Chad
Prosser, who graduated from Statesboro High School and is now an assistant
principal and the athletic director there, will be the school’s principal
beginning July 1.
The Bulloch County Board of Education voted 7-1 Tuesday night to accept Superintendent Charles Wilson’s recommended promotion of Prosser to the principal’s office. He will succeed current Principal Ken LeCain, Ed.D., who is retiring after the end of the school year, concluding 35 years as an educator.
Prosser has served the school district for 15 years, 11 of those at Statesboro High School.
“As a lifelong resident of Statesboro, a former teacher and current assistant principal at SHS, a parent of three future Blue Devils, and a proud Statesboro High alumnus, I have a vested interest in the long-term success of the school,” Prosser said in a school system press release. “I believe that I have the necessary skills to lead SHS as it continues to grow and improve in meeting the needs of the community and its students.”
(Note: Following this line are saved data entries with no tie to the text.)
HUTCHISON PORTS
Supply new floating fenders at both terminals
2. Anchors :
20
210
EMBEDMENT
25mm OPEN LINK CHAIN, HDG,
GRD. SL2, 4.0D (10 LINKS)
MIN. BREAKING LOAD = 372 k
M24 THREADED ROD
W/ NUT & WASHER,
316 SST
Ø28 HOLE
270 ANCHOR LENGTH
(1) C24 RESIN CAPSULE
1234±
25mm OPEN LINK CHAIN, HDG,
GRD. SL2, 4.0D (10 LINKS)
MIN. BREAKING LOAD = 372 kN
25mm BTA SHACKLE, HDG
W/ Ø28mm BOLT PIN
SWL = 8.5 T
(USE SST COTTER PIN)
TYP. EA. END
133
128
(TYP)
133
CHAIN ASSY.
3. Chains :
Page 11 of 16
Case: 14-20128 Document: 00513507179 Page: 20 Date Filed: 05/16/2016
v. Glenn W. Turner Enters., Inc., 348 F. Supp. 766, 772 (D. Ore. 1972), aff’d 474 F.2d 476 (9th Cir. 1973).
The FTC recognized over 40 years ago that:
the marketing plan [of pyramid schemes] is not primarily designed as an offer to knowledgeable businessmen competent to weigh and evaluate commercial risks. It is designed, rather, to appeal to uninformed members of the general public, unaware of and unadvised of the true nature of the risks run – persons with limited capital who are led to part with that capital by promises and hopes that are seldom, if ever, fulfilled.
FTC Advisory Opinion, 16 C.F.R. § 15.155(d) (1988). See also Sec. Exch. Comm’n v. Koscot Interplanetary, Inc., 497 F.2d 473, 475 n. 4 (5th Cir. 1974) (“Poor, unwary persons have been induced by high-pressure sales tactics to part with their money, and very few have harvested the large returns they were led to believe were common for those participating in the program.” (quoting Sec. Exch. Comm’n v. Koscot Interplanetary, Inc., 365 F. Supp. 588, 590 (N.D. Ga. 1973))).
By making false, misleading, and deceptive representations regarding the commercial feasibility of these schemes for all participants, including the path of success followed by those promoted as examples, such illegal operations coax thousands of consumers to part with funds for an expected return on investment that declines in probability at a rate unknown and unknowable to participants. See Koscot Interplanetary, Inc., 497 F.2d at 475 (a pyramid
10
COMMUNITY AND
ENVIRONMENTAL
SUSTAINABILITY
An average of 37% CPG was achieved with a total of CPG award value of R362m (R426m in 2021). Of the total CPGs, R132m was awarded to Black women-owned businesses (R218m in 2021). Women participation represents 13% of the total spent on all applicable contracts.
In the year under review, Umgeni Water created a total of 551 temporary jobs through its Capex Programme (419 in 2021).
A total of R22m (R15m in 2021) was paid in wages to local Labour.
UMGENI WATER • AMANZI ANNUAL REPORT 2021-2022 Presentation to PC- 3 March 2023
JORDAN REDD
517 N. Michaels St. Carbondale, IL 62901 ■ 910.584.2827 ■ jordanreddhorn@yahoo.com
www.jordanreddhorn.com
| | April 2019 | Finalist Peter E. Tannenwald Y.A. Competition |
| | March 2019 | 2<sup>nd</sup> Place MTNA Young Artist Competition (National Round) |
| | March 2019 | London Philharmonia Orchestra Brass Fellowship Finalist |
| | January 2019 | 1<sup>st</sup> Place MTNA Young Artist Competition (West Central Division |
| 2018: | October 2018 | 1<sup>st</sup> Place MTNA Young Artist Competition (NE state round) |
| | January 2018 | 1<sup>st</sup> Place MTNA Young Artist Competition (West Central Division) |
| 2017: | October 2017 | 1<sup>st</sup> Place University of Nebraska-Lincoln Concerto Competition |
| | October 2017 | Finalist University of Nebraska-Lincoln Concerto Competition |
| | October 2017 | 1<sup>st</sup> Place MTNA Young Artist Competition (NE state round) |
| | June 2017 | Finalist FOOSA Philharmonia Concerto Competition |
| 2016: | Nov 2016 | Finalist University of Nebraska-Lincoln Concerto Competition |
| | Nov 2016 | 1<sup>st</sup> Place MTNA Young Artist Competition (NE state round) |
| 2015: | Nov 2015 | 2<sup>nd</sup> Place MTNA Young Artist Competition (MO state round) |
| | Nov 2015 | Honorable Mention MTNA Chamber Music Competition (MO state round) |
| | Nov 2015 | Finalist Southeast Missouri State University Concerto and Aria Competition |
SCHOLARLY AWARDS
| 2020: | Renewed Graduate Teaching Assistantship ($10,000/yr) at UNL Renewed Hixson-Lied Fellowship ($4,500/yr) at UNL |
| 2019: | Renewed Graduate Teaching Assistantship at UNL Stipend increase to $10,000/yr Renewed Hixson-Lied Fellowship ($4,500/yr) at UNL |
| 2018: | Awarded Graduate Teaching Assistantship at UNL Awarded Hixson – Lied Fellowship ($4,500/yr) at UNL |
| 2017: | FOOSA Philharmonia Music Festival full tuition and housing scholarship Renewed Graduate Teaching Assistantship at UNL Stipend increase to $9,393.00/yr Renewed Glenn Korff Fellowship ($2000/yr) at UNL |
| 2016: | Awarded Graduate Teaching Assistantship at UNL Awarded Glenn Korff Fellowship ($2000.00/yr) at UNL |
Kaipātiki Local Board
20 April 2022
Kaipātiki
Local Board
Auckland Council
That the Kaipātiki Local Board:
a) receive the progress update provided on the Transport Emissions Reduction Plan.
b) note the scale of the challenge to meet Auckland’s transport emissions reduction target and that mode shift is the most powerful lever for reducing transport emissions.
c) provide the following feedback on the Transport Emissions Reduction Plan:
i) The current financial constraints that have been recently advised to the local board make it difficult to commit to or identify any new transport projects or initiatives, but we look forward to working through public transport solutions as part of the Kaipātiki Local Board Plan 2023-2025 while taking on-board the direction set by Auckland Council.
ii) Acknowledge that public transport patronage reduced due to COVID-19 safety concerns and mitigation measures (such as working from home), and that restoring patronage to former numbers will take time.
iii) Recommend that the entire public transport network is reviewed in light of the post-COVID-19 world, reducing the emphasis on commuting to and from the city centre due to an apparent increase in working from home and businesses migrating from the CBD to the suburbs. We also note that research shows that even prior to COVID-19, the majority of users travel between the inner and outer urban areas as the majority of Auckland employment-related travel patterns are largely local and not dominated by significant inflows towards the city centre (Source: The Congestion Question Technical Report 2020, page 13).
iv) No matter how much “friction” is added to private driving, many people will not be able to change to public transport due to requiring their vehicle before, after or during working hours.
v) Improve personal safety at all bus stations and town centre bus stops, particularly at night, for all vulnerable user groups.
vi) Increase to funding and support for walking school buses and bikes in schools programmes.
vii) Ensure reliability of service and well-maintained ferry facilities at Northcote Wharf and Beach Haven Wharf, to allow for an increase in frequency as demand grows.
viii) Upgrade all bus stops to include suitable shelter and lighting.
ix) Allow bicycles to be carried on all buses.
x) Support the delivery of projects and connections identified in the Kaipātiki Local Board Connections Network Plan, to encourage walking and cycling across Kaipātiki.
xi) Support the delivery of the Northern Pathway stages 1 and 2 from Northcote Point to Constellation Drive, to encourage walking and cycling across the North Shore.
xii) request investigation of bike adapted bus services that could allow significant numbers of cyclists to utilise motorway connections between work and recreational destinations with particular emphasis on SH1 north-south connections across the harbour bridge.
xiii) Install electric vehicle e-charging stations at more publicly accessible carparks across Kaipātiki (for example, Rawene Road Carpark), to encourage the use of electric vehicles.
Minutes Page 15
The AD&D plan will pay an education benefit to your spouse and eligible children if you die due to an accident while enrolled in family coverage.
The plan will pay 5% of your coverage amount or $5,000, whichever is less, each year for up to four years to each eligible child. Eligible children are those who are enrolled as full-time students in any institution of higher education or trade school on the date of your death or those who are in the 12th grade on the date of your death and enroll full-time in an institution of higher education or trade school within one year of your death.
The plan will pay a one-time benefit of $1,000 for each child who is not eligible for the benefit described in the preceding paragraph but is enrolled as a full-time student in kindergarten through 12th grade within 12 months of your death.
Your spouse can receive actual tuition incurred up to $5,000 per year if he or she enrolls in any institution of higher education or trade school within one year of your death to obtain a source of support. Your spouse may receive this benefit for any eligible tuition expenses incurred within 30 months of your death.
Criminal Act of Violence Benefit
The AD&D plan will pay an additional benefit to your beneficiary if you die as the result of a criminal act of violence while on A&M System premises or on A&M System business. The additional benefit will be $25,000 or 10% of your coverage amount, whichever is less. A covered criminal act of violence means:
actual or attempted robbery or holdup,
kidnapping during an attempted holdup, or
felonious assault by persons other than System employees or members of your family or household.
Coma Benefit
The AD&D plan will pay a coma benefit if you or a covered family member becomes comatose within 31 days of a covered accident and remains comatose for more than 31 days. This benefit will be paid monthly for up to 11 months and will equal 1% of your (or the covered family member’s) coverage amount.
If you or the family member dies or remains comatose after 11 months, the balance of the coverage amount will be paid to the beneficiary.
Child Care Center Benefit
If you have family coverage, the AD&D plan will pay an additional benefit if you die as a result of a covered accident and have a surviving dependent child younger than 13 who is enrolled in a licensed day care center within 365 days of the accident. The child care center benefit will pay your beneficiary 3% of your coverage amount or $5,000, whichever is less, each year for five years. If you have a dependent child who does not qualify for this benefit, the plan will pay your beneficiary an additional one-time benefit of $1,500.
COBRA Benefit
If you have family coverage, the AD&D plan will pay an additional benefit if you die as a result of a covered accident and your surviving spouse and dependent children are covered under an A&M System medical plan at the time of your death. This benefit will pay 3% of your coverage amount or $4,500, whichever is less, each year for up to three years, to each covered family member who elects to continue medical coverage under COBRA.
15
Prosser attained both his bachelor’s degree in secondary education, with a major in mathmatics, and his master’s degree in educational leadership at Georgia Southern University. He then attained a specialist’s degree in educational leadership from Argosy University in Sarasota, Florida.
A career here
After first serving as a student teacher at William James Middle School in 2003, Prosser was hired to a teaching job at Tattnall County High School and remained there one year. But he returned to Bulloch County and to Statesboro High in 2004, serving as a math teacher and assistant softball coach and the school’s head soccer coach until 2011.
Prosser’s first administrative appointment was as an assistant principal at Langston Chapel Middle School from 2011 to 2014. He returned to SHS in 2014 to serve in his current roles as assistant principal and athletic director.
After Tuesday evening’s open work session on other topics, the Board of Education first voted in the open to approve a list of other personel recommendations, such as teacher resignations and retirements. The vote was 7-0, with District 5 member Glennera Martin not casting a vote but not indicating that she abstained, either.
The board also voted, before going into closed session, on a list of contract recommendations for the new school year, such as teacher contract renewals. Martin made the motion on these, seconded by District 1 member Cheri Wagner. The vote was again 7-0, but this time with District 3 member Stuart Tedders, Ph.D., abstaining because his wife, a teacher in the school system, was on the list of recommendations.
Five reassigned
Then the board voted to go into closed session to discuss additional personnel actions. In addition to the recommendation to promote Prosser to principal, Wilson presented a list of administrative transfers, including transfers of five current principals and nine assistant principals among the 15 schools.
Just as with last year’s controversial transfer of one principal to an assistant principal position at another school, Wilson made these transfers without asking the board to vote on them.
“The informational memorandum listing administrative transfers did not require a vote because administrative transfers fall under the superintendent's authority and discretion,” Hayley Greene, the school system’s public relations and marketing specialist, stated in an email Wednesday.
So, after the board returned to open session, the one item voted on was Prosser’s appointment as principal. This required a vote because it involved a promotion, Greene said.
One ‘no’ vote
Tedders made the motion, and District 7 member Heather Mims seconded it. District 4 member April Newkirk cast the one “no” voted.
“Chad Prosser is a great guy and well respected in our school system,” Newkirk responded in an email to the newspaper Wednesday. “I do not think that anyone in the community would have a negative thing to say about Mr. Prosser. My vote at the meeting last night was based on my concerns with Bulloch County School's principal selection process.”
Newkirk said she hopes to help the school system establish a more consistent and transparent process of administrative hiring and reassignment.
“I do want to say that I do not support the regular shuffling of administrators and its impacts on the selection and reassignment of administrators in the system,” she wrote. “I wish Mr. Prosser the very best in his new role as principal of Statesboro High School.”
One of the transfers Wilson presented is the reassignment of Portal Middle High School Principal Patrick Hill to be athletic director and assistant principal at Statesboro High, replacing Prosser in that position. Four other principals are beiing reassigned, as principals, to different schools, as will be explained in a later story.
Current process
The Bulloch County school system posted the job opening for a Statesboro High principal Jan. 8, after LeCain announced his retirement. LeCain’s 35 years as an educator include 19 years at Statesboro High and five as its principal.
Seven of the 14 people who applied for the job met the posted requirements, the school system stated in the news release that Greene provided. A screening committee reviewed the applications in a “blind” process, in other words one designed to prevent the committee from knowing the applicants’ identities before the initial screening.
This committee chose five applicants to interview in person, and referred three of them to one-on-one interviews with Wilson and meetings with members of Statesboro High’s school council, which includes faculty members, some parents and some community business representatives.
Wilson then made his recommendation with feedback from others involved in the process.